Actuellement, les pays de l'Union Européenne n'ont pas d'armée commune, est-ce que ça pourrait changer avec la guerre en Ukraine ?

Ça pourrait changer, mais dans un cadre, à mon avis, défensif. Pourquoi ? Parce que d'abord, l'Otan est là et ne bougera pas. Aujourd'hui, aucun État européen, même le tandem Macron-Le Drian qui, à juste titre depuis des décennies, s'échine à convaincre les Etats européens de bâtir une Europe puissante, n'a pas pas proposé de sortir de l'Otan. Donc l'Otan a une dimension défensive, mais aussi offensive extrêmement forte. L'Union européenne pourrait en quelque sorte accompagner l'Otan, assurant sa propre défense avec une autonomie plus large mais à titre défensif.
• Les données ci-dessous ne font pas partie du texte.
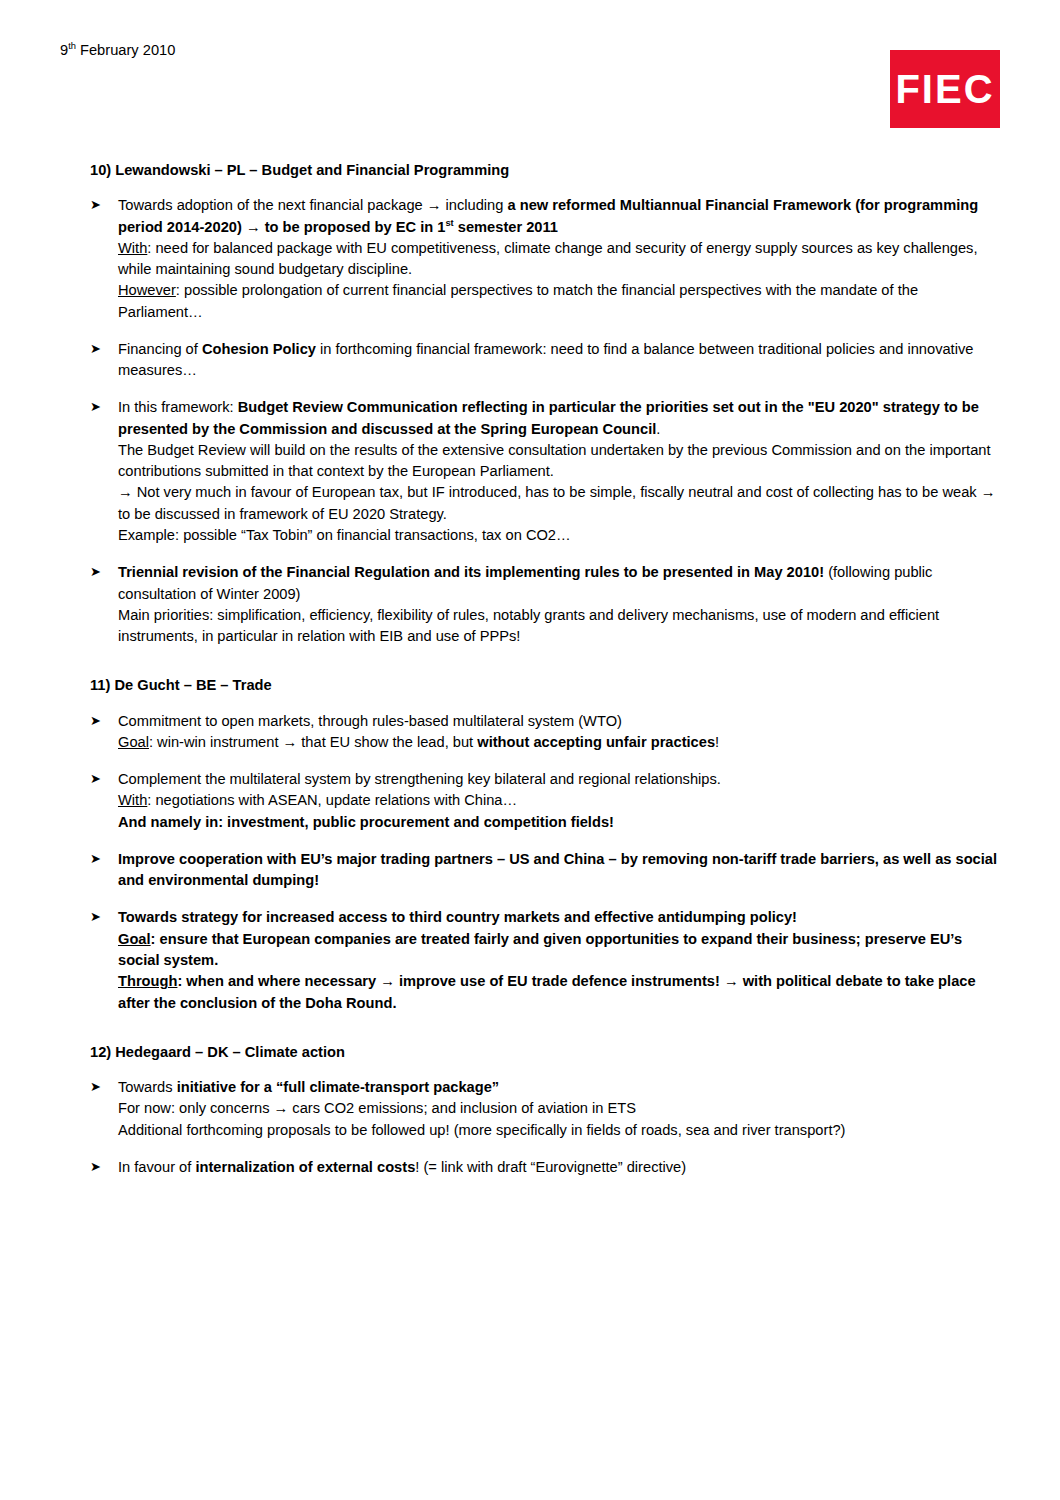9th February 2010
FIEC
10) Lewandowski – PL – Budget and Financial Programming
Towards adoption of the next financial package → including a new reformed Multiannual Financial Framework (for programming period 2014-2020) → to be proposed by EC in 1st semester 2011
With: need for balanced package with EU competitiveness, climate change and security of energy supply sources as key challenges, while maintaining sound budgetary discipline.
However: possible prolongation of current financial perspectives to match the financial perspectives with the mandate of the Parliament…
Financing of Cohesion Policy in forthcoming financial framework: need to find a balance between traditional policies and innovative measures…
In this framework: Budget Review Communication reflecting in particular the priorities set out in the "EU 2020" strategy to be presented by the Commission and discussed at the Spring European Council.
The Budget Review will build on the results of the extensive consultation undertaken by the previous Commission and on the important contributions submitted in that context by the European Parliament.
→ Not very much in favour of European tax, but IF introduced, has to be simple, fiscally neutral and cost of collecting has to be weak → to be discussed in framework of EU 2020 Strategy.
Example: possible “Tax Tobin” on financial transactions, tax on CO2…
Triennial revision of the Financial Regulation and its implementing rules to be presented in May 2010! (following public consultation of Winter 2009)
Main priorities: simplification, efficiency, flexibility of rules, notably grants and delivery mechanisms, use of modern and efficient instruments, in particular in relation with EIB and use of PPPs!
11) De Gucht – BE – Trade
Commitment to open markets, through rules-based multilateral system (WTO)
Goal: win-win instrument → that EU show the lead, but without accepting unfair practices!
Complement the multilateral system by strengthening key bilateral and regional relationships.
With: negotiations with ASEAN, update relations with China…
And namely in: investment, public procurement and competition fields!
Improve cooperation with EU’s major trading partners – US and China – by removing non-tariff trade barriers, as well as social and environmental dumping!
Towards strategy for increased access to third country markets and effective antidumping policy!
Goal: ensure that European companies are treated fairly and given opportunities to expand their business; preserve EU’s social system.
Through: when and where necessary → improve use of EU trade defence instruments! → with political debate to take place after the conclusion of the Doha Round.
12) Hedegaard – DK – Climate action
Towards initiative for a “full climate-transport package”
For now: only concerns → cars CO2 emissions; and inclusion of aviation in ETS
Additional forthcoming proposals to be followed up! (more specifically in fields of roads, sea and river transport?)
In favour of internalization of external costs! (= link with draft “Eurovignette” directive)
Je n'imagine pas la création à court ou moyen terme d'une troupe européenne offensive qui se déploierait sur des théâtres d'opérations.

Les Etats-Unis ont réduit ces derniers temps leur influence militaire en Europe au profit notamment du Pacifique, c'est un facteur qui pourrait jouer en faveur de cette Europe de la Défense ?

Absolument, parce que depuis Obama jusqu'à Biden, en passant d'ailleurs dans une certaine mesure par Trump, c'est effectivement l'Indo-Pacifique qui tend à devenir fondamentalement le théâtre d'opérations futures pour les Etats-Unis, face à la Chine naturellement, et par conséquent, il y aurait sans doute dans les prochaines années une acceptation, peut-être même une volonté américaine, de demander à l'Europe de faire plus d'efforts. J'y crois d'autant plus que ces dernières années, là encore depuis Obama, il y a une exigence américaine que chacun des États membres de l'Otan "mette au pot" à concurrence de 2% de son PIB. Les présidents américains successifs considèrent que le contribuable américain ne doit pas payer autant par rapport aux contribuables européens pour la propre défense des Européens.

Cette guerre en Ukraine renforce-t-elle la volonté française d'avoir une Europe de la défense ?

Absolument. C'est comme si Poutine venait, par le truchement de son coup de force relativement insensé, de donner raison à la politique d'Emmanuel Macron ces quatre dernières années, lui qui a toujours tenté, assez seul d'ailleurs en Europe, de faire prendre conscience effectivement aux États européens de la nécessité, non pas de casser ou de bouder l'Otan, mais au moins de créer une autonomie européenne en matière de défense par rapport à Washington.